Казалось, исполнители скорее умертвят, загонят вусмерть свою паству, чем сами умрут и задавят ликующий бит… но вот Раевский взмыл глумливо с последним задыхающимся «ва-ва-ва-ва… ва-ва»; Фед Федыч, не желая расставаться с ритмом, напропалую покатился с кручи — квадратно переваливаясь, с оттяжкой круша все встречные преграды, и Эдисон обоими локтями обвалился на все клавиши, цинично загубив последний краткий взрыд, всех разлучив танцующих, спаяв, опустошив потерей воедино.
8
Это было неизвестно, когда она позвонит. Пока Фед Федыч, Птица, Алик вовсю бесчинствовали, заполняя пространство актового зала всхлипами и ревами брачующихся павианов, он, Эдисон, сидел у телефона, щемяще чувствуя немую музыкальность казенного черного ящика с витым шнуром и инвентарным номером: он каждую секунду мог Эдисону дать ее как бы наждачный, поджатым коготком по сердцу царапающий голос. «Милый Боженька, сделай, чтоб она позвонила сейчас, — бесстыдно ходатайствовал Камлаев за свою очень маленькую, но очень жадную и цепкую любовь. — Сделай так, чтоб ее сегодня не позвали замуж, а если б и позвали, то, кроме смеха, это ничего бы у нее не вызвало. И сделай так, чтоб ее соседку, то есть квартирную хозяйку, сегодня поразил сердечный криз, ну, небольшой такой, ну как бы шуточный сердечный кризик, такой, чтобы ближайшие две недели она бы провела в больнице… какая ей, старухе, разница, где коротать свои деньки, в больнице или дома?
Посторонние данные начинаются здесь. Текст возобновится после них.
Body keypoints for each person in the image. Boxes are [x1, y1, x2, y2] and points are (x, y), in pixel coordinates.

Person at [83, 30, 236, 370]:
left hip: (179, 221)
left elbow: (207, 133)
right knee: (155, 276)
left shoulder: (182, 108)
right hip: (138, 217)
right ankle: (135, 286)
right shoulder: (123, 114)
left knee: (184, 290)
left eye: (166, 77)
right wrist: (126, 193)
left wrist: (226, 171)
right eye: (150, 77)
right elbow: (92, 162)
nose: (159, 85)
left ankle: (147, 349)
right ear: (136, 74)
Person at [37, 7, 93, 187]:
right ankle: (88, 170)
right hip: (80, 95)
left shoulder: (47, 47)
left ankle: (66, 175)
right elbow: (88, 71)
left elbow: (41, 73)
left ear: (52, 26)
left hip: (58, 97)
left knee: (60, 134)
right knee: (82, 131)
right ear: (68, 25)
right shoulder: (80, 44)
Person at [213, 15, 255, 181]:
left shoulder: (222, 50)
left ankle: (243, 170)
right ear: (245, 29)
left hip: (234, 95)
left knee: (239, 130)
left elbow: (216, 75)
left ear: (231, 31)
Ну, хорошо, ну, пусть она хотя бы сегодня не приедет с дачи ночевать, только сегодня, ладно, пусть там сойдет, на Курской ветке, товарняк, совсем без жертв и разрушений, так, только чтоб сегодня движение до ночи было остановлено».
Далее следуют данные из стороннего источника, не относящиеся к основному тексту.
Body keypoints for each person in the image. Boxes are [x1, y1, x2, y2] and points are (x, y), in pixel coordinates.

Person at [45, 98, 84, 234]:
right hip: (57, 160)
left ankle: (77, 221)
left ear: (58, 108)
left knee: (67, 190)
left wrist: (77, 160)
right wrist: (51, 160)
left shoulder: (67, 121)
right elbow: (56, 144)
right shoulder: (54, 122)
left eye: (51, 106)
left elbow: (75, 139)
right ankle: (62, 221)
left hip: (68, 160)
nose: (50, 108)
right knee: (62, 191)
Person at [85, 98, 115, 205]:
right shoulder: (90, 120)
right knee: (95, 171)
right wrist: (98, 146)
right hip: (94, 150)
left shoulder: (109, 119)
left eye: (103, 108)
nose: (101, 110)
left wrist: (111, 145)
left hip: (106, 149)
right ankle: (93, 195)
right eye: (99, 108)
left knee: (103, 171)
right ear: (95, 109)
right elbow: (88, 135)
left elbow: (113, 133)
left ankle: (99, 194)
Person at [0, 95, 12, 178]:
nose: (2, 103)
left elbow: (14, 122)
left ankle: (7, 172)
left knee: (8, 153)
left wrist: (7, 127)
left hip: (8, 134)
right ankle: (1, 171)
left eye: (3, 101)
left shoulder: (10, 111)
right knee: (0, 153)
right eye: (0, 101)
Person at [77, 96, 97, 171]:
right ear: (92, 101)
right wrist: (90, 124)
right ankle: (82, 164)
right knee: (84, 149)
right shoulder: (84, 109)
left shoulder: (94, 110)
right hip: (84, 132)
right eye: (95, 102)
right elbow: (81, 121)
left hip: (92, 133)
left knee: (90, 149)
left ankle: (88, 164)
Сейчас взорвется аппарат простуженным, сипящим звоном, мелким дребезжанием, и Эдисон по зову, по царскому ее велению и милости сорвется с места, едва не сбив лобастый пустоглазый бюстик улыбчивого Ленина, метнется опрометью прочь из актового зала, по коридору рок-н-ролльного их капища районного значения, и, выскочив на Раушскую набережную, замашет голосующей рукой или рванет, всесильный, невесомый, за троллейбусом, домчится, доползет, дотащится и встретит ее на Кузнецком Мосту… или же сразу в «Адриатику», или в «Берлин», или в «Союз» — все сплошь ее угодья, где за стеклянными дверьми допущенные внутрь небожители несут к губам наперстки кофе по-турецки или фужеры с «Северным сиянием».
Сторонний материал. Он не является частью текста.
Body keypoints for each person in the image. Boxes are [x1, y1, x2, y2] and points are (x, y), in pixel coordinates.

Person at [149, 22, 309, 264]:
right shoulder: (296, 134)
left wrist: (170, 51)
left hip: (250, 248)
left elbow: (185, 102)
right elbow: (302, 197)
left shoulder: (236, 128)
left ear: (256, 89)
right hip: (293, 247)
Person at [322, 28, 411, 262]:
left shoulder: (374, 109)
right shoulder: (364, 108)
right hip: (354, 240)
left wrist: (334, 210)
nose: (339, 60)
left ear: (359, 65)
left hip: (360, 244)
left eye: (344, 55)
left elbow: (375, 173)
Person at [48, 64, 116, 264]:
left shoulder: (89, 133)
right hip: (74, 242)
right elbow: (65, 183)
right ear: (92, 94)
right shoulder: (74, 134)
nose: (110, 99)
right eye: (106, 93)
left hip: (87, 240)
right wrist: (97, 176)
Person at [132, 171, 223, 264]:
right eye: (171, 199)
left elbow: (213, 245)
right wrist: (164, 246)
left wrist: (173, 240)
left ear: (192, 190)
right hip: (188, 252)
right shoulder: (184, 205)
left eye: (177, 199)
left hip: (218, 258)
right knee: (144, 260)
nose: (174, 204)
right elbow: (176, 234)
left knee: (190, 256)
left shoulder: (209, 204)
И там, и там швейцар с брыластой песьей мордой, серебряными баками, печальными глазами властелина общепита его, Камлаева, узнает как «мальчишку Аномалии» и без вопросов приоткроет щелку, даст юркнуть в дверь под негодующие вопли разряженной толпы, толкущейся у входа. И он пройдет меж трезвыми и пьяными, между валютными менялами и космонавтами, между фарцой и хоккеистами великой ЦСКА, найдет, увидит наконец ее, Альбину… за самым завидным столом и с оторочкой богато-знаменитых обожателей. Ее и не ее, свою и не свою, с чужим, бесстрастно-гладким, отстраненным, не допускавшим никакого снисхождения, сближения лицом — языческого идола, ослепшего от жертвоприношений, с привычно-коронационно вздернутой главой, с граненой переливчатой каплей, лежащей на груди, в ложбине, как выпот ядовитой ее крови.
Он подойдет и буркнет «здрасте», она его заметит с забывчивой сестринской улыбкой, с остаточным благоволением похлопает по месту рядом со своим бедром, как будто предлагая обожателям подвинуться и посадить «ребенка», представит им его «племянником», «кузеном», «опять ты ничего не ел», «а это вот мой Эдька… правда славный?»… и все они из верности Альбине посмотрят на него, Камлаева, радушно и с оскорбительным оттенком снисхождения: мол, не тушуйся, сосунок, пей, налегай, уж если ты Альбинин родич… Альбина же будет играть участие к нему, «кузену» и «племяннику», безукоризненно, ей это нравится — вот так его рядить и унижать, словно часами заставлять голодную дворнягу стоять на задних лапах, дразня ее кусочком колбасы.